### [Bloco de texto]
=======

Também é importante definir o momento certo para a administração do medicamento. Como conta o doutor Fajgenbaum, um ótimo exemplo é a dexametasona, um esteroide barato que existe há décadas e é usado para tratar muitas doenças, como artrite inflamatória e problemas de pele, nos olhos e no aparelho respiratório.
“Surpreendentemente, um terço dos pacientes em respiradores se salva com a dexametasona. É um grande benefício. A droga também é útil para pacientes que ainda não estão nos respiradores, evitando que cheguem nesse estágio. Mas a dexametasona se mostrou prejudicial se for administrada muito cedo no curso da doença. Isso mostra como é complicado lidar com a Covid-19”, detalhou.
Se os pesquisadores não identificarem o momento certo para aplicar alguma droga em estudo, os resultados também podem ser inconclusivos ou contraditórios, gerando confusão e frustração.
A pesquisa com o tocilizumabe é um exemplo. Vários estudos mostraram que a droga ajuda os pacientes a sobreviver, mas vários outros apontaram o contrário. A chave parece ser o tempo. Para que funcione, o tocilizumabe precisa ser administrada no prazo de 24 horas após a internação do paciente na UTI.
“Esta não é uma doença em que haverá uma receita única para todos, um medicamento que seja uniformemente eficaz. Na verdade, pode haver diferentes medicamentos administrados durante diferentes estágios do curso da doença”, disse.
Outros medicamentos que Fajgenbaum considera promissores são o baricitinibe – que, como a dexametasona e o tocilizumabe, também suprime a resposta imunológica e é aprovado para a artrite reumatoide –, a colchicina, usada no tratamento da gota, e a heparina, que atua para diluir o sangue e imunoglobulina intravenosa.
Ajudar os pacientes em estado crítico a sobreviver é uma parte importante do quebra-cabeças. Outra é evitar que os pacientes infectados fiquem tão doentes.
“Acho que realmente precisamos nos concentrar naqueles pacientes que foram diagnosticados recentemente, e evitar, em primeiro lugar, que eles precisem ser internados.
É uma população difícil de fazer testes porque, nos casos desses pacientes, embora não apresentem sintomas, todos foram infectados pela primeira vez entre cinco a 14 dias antes”, relatou o médico, observando que os antivirais provavelmente não serão eficazes no curso da doença.
Outro medicamento que lhe parece promissor é a fluvoxamina, um inibidor seletivo da recaptação da serotonina (ISRS) usado para tratar a depressão.
Ele diminui a inflamação no cérebro. Um par de estudos iniciais mostrou que a fluvoxamina ajuda a manter as pessoas infectadas fora do hospital. Ao contrário de anticorpos monoclonais que precisam ser aplicados de forma intravenosa, ela é uma pílula.

=======

### [Dados para examinar]
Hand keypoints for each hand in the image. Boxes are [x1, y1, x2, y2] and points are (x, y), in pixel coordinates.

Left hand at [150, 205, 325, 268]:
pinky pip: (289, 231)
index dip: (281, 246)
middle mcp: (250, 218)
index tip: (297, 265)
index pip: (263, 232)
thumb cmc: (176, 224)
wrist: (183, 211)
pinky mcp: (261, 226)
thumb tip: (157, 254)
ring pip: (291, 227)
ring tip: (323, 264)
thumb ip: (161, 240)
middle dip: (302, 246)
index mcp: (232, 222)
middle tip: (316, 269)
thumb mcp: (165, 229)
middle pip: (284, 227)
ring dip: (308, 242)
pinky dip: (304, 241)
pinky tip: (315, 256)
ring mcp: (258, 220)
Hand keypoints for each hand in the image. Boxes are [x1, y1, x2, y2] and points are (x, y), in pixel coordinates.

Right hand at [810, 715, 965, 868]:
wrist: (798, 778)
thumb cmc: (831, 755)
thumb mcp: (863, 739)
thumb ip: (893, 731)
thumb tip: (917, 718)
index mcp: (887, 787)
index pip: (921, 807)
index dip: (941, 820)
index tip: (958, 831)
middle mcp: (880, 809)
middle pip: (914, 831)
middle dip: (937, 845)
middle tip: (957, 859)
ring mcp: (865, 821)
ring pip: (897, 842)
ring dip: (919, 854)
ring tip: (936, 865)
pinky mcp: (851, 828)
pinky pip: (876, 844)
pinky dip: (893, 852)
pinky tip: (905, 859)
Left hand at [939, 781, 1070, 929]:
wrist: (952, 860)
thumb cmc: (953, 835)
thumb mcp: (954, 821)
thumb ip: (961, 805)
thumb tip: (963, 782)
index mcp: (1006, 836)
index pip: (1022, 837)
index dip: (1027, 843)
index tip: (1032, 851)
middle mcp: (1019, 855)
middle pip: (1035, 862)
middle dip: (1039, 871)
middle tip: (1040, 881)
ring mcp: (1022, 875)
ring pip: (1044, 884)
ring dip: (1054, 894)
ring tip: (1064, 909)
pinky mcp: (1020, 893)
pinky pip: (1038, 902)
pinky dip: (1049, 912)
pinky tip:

=======

### [O que fazer]
Reescreva de forma mais breve o parágrafo do texto sobre medicamentos contra a Covid-19 que começa com "Também é importante definir", mantendo seus fatos principais. A listagem não é necessária para realizar esta tarefa.

### [Resultado do exercício]
É importante escolher o momento certo de administrar o medicamento. Segundo o doutor Fajgenbaum, a dexametasona é um bom exemplo: um esteroide barato, existente há décadas e usado contra muitas doenças, como artrite inflamatória e problemas de pele, nos olhos e no aparelho respiratório.